Watershed method In the third approach the input image is firstly preprocessed to enhance edges of the painting's frame. Afterwards the watershed transform is applied. The preprocessing phase consists of 4 steps: 1. Create top and bottom hat of the input image. 2. Create image I2= (I+ tophat)-bottomhat. 3. Create Im3 as extended minima (regional minima of the H-minima transform) of Im2. 4. Im4 is created as the minima imposition from the complement of Im2 with the marker Im3. In the next step, clusters are created with watershed transform applied on the Im4 image. In the last phase the final segmentation is made by growing the background from the corners in the clustered image. Watershed method is presented in the figure 3.
Kuwahara method In the new method the Kuwahara filter is used on the image processed by the histogram equalization. Kuwahara filter preserve edges and can be implement for different window sizes. In our case the filter was used with the square window with parameters J = K = 4L+1, then the window was divide in to 4 regions of the size [(J+1)/2] * [(K+1)/2]. For each region the mean intensity and dispersion is estimated and the intensity of the central point is then computed as the intensity of the region with the smallest dispersion. The filtered image is than processed with the Sobel filter, and the painting is segmented similarly to the Anisotropic diffusion method. The development of the Kuwahara method is depicted in the Figure 2.

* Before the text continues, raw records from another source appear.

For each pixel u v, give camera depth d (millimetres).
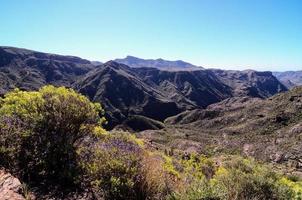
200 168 10773
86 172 5309
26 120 5473
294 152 79938
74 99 5938
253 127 132000
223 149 100375
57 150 5367
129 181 4727
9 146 5129
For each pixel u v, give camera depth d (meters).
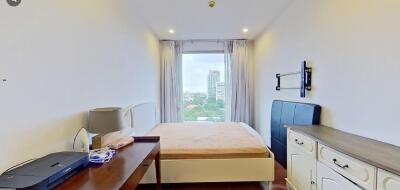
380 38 1.78
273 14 3.82
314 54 2.78
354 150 1.58
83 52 2.01
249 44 5.69
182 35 5.14
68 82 1.79
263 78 4.92
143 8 3.48
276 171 3.44
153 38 4.88
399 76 1.62
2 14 1.23
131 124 3.06
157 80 5.28
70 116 1.81
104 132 1.87
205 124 4.40
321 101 2.63
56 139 1.64
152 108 4.32
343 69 2.23
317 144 1.98
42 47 1.51
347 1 2.16
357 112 2.05
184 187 3.00
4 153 1.24
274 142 3.97
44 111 1.52
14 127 1.29
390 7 1.68
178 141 3.08
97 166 1.55
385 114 1.75
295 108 3.15
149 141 2.28
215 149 2.78
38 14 1.47
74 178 1.34
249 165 2.77
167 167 2.77
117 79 2.81
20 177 1.14
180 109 5.64
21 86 1.34
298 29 3.20
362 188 1.43
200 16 3.86
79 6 1.95
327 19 2.49
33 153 1.43
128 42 3.22
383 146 1.67
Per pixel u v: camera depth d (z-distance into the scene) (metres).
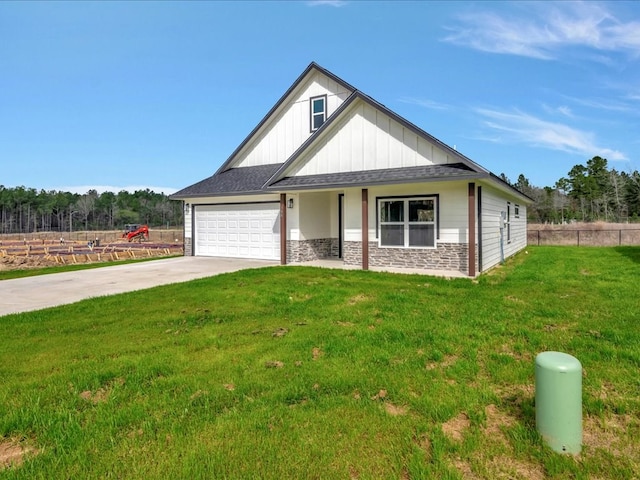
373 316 6.41
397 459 2.71
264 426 3.11
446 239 11.82
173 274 11.94
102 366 4.39
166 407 3.44
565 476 2.53
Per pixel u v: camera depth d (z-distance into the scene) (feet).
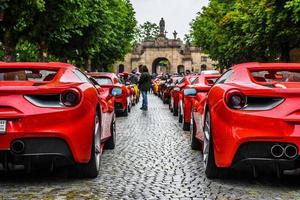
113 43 123.54
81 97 19.25
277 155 18.07
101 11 79.82
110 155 28.35
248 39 88.48
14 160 18.92
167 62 363.76
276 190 19.10
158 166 24.71
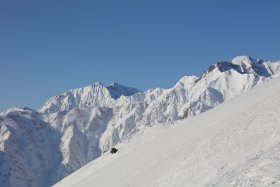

Figure 2: Segmentation of the painting using Kuwahara method. Upper Left: Image segmented with Kuwahara filter. Upper Right: Image filtered using vertical Sobel filter.
Lower Left: lines found with Hough transformation. Lower Right: Segmented painting
The process of the classification of the painting segmented from the input image is divided in two steps. First the database of descriptor files of the Originals is created. Then the descriptor file of the painting is matched with the database to find the corresponding original. The descriptor file is a N by M matrix, where N is number of the interest points found in the image and M is the length of the descriptor (128 values for SIFT and 64 for SURF). The two different methods are used for producing the descriptor files. SIFT (Scalable Invariant Feature Transform) developed by D. Lowe  and SURF (Speeded Up Robust Features) developed by H. Bay et al..
SIFT method consists of a detector and a descriptor of features invariant to translation, rotation, scale, and other imaging parameters.
In the first step of the method the interest points (IPs) are identified in the image by the detector. Then the descriptor for each IP is created. The detector is localizing the IPs in the scale-space pyramid, which is created by the consequent scaling of the image, its filtering with the Gaussian kernel and the subtraction of subsequent filtered images in each scale. IPs are chosen as the local extremes in the 3x3x3 neighborhood.
The descriptor for each IP is summarized from the orientation histograms of 4x4 subregions of the IP neighborhood. In every sample point of the subregion the size and the orientation of the gradient is computed and weighted by the Gaussian window indicated by the overlaid circle. Orientation histogram with 8 directions is created from these values. The descriptor of IP than consists of 8 values for all 16 subregions (128 values).
SURF likewise SIFT includes the detector and the descriptor. SURF also operates in the scale-space for identifying the IPs, but unlike SIFT it convolve the original image with the different scales of the box filters (approximations of the Gaussian second order partial derivatives in the y a xy directions). In order to localize IPs in the scale spaces, a non maximum suppression in a 3x3x3 neighborhood is applied.
64 valued descriptor is created in a few steps. Firstly, the dominant orientation of the IP is extracted from the circular neighborhood as the longest vector estimated by the calculating the sum of all response (the Haar-wavelet responses in the x and y direction, weighted by the Gaussian window) within a sliding orientation window covering the angle of π/3.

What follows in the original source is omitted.